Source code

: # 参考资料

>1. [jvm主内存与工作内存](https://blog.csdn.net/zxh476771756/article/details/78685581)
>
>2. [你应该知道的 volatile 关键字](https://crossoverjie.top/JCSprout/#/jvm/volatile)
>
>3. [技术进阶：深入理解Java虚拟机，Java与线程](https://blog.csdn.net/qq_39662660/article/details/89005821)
-------
Request
Put "synchronized" in place of every "volatile" in the listing, and give back all the lines with nothing else changed.

Response area
Source code

: # 参考资料

>1. [jvm主内存与工作内存](https://blog.csdn.net/zxh476771756/article/details/78685581)
>
>2. [你应该知道的 synchronized 关键字](https://crossoverjie.top/JCSprout/#/jvm/synchronized)
>
>3. [技术进阶：深入理解Java虚拟机，Java与线程](https://blog.csdn.net/qq_39662660/article/details/89005821)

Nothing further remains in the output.